:: SOURCE TEXT

Stanislav Galić (Serbian Cyrillic: Станислав Галић; born 12 March 1943) is a Bosnian Serb soldier and former commander of the Sarajevo-Romanija Corps of the Army of Republika Srpska (VRS) during the War in Bosnia and Herzegovina. He was convicted of Terror as a Crime against humanity, and murder as violations of the laws and customs of War, for his part in the Siege of Sarajevo.

Background
Galić was born in the hamlet of Goleš, in the municipality of Banja Luka, Bosnia and Herzegovina. Prior to the beginning of the war he was an officer in the Yugoslav National Army. On 7 September 1992 he became the commander of the Sarajevo-Romanija Corps (Sarajevsko-romanijski korpus), the unit of the VRS which besieged Sarajevo, the capital of Bosnia and Herzegovina. Galić remained commander of the SRK until 10 August 1994 which is when he was replaced by Dragomir Milošević.

::::
:: DATA SUPPLIED

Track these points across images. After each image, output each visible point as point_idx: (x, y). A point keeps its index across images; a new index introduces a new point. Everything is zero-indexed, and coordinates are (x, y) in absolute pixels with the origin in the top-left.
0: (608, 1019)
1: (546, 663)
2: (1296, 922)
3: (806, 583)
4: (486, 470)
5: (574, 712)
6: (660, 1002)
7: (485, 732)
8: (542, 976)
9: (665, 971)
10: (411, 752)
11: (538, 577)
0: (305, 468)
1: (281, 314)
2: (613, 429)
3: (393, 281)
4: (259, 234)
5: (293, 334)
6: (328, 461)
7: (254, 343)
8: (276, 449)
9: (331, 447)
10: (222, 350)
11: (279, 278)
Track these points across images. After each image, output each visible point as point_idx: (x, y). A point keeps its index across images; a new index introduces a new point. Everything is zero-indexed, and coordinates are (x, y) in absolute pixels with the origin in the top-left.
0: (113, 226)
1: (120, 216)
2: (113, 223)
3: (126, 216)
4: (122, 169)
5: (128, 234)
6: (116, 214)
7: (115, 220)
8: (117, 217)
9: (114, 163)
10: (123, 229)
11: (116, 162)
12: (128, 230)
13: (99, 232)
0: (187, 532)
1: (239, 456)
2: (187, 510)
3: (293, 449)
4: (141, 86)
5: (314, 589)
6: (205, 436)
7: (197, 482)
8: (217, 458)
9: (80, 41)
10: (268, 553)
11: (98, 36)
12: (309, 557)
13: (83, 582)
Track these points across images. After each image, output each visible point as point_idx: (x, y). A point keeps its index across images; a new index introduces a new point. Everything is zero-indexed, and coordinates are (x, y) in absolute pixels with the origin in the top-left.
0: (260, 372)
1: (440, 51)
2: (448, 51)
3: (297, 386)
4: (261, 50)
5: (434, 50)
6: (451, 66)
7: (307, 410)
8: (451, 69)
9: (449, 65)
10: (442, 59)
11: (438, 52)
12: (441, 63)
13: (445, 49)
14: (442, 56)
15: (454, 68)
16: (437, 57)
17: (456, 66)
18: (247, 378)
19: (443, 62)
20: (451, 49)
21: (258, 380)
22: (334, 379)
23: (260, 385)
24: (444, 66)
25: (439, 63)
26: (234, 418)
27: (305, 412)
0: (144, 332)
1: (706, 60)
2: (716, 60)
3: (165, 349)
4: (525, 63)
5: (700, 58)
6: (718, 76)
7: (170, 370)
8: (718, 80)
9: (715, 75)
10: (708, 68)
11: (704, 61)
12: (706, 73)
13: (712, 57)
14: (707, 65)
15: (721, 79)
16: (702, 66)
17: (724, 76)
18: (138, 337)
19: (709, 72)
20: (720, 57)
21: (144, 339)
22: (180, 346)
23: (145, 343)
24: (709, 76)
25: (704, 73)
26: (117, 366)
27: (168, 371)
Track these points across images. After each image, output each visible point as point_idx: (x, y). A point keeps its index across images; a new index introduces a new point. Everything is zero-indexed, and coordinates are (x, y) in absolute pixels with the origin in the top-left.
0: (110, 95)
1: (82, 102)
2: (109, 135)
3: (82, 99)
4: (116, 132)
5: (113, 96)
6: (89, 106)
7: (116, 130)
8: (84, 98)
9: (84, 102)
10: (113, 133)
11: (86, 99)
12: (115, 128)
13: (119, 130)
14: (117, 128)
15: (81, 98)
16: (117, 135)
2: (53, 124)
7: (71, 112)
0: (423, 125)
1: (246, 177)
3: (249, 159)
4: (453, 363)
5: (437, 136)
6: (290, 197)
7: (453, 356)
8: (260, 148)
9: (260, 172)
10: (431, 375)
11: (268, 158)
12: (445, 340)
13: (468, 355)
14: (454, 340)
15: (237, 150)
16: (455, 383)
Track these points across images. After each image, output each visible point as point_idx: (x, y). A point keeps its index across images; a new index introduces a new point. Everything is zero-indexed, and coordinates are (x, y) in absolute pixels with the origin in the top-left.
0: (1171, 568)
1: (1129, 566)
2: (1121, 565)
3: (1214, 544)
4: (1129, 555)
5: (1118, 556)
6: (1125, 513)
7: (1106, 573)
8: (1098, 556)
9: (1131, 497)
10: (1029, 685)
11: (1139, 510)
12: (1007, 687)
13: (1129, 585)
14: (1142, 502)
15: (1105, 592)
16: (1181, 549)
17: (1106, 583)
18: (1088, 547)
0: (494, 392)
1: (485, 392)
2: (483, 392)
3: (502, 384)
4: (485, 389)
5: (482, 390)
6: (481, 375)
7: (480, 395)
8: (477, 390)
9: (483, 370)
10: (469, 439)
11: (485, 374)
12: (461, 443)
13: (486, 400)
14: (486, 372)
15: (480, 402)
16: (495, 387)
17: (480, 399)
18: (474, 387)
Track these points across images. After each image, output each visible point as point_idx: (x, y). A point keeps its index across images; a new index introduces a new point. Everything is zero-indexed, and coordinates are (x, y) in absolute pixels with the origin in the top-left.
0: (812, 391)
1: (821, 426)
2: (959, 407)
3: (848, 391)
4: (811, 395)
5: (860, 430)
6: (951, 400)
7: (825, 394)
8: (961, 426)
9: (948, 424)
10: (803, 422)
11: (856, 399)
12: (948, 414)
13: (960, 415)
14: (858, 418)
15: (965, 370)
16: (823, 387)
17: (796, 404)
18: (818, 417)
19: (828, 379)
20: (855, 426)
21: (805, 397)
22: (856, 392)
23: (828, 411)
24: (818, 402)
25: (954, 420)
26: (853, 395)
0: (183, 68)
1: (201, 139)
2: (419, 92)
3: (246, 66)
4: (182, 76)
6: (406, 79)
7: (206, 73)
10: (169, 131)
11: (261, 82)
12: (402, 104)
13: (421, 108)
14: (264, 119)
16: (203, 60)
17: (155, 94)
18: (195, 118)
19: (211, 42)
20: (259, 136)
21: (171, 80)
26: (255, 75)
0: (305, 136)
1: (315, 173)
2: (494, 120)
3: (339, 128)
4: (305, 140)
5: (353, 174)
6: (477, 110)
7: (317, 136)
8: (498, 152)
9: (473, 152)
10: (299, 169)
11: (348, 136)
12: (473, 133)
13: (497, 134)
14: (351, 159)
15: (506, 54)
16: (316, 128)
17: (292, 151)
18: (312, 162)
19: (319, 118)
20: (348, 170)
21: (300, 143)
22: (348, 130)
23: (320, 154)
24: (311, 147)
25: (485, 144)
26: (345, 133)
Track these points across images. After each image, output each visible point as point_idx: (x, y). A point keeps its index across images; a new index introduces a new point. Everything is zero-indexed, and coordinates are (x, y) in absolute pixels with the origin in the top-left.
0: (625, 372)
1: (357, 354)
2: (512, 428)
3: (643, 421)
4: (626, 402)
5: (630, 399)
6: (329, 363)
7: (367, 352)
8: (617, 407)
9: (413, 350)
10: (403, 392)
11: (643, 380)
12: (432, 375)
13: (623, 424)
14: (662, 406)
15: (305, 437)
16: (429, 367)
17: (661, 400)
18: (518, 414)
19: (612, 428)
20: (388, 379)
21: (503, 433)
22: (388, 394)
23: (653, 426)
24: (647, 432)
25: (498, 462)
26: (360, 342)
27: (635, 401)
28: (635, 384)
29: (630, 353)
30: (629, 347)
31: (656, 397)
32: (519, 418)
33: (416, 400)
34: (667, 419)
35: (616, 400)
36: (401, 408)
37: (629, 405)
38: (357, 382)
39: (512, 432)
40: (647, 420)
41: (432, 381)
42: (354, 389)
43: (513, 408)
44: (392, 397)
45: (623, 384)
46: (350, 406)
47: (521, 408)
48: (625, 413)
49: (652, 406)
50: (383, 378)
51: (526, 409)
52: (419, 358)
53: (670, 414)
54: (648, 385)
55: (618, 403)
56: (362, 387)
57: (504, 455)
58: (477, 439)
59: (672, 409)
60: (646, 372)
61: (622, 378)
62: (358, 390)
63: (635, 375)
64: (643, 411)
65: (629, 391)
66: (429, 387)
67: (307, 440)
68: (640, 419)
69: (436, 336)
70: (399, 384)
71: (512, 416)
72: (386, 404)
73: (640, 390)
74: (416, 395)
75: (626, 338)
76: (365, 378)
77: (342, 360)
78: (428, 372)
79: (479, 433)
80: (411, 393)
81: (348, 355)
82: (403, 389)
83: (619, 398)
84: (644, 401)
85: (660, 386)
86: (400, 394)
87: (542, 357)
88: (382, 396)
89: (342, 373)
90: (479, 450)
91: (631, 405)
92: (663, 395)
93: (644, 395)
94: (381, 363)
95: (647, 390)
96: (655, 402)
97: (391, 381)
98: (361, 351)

::::

USING THE INFORMATION:
1. Answer these from the biography of Stanislav Galić:
(a) On what date was Galić born?
(b) On what date did he become commander of the Sarajevo-Romanija Corps?
(c) Who replaced him as commander of the SRK?
2. Condense the paragraph of the Galić biography that begins "Galić was born in the hamlet of Goleš" into a short bulleted list, keeping its main facts.
3. Pick up the biography of Stanislav Galić right after its last sentence and keep writing it.

RESPONSES TO THE EXERCISE:
1.
(a) 12 March 1943
(b) 7 September 1992
(c) Dragomir Milošević

2.
- Born in the hamlet of Goleš, municipality of Banja Luka, Bosnia and Herzegovina
- Officer in the Yugoslav National Army before the war
- Became commander of the Sarajevo-Romanija Corps, the VRS unit that besieged Sarajevo, on 7 September 1992
- Held the command until 10 August 1994, when Dragomir Milošević replaced him

3.
War crimes
In 1998 the International Criminal Tribunal for the Former Yugoslavia indicted Galić on the basis of individual responsibility on charges of murder, inhumane acts other than murder, crimes against humanity, unlawfully inflicting terror upon civilians, attacks on civilians and violations of the laws and customs of war. The indictment was sealed until Galić was arrested by the British SAS on 20 December 1999. On 5 December  2003, his trial ended in a conviction and a 20-year sentence for the shelling and sniping of Sarajevo. Galić appealed the judgement. On 30 November 2006, his appeal was rejected and the appeals chamber extended his sentence from 20 years to life imprisonment. He was taken to Germany to serve his sentence.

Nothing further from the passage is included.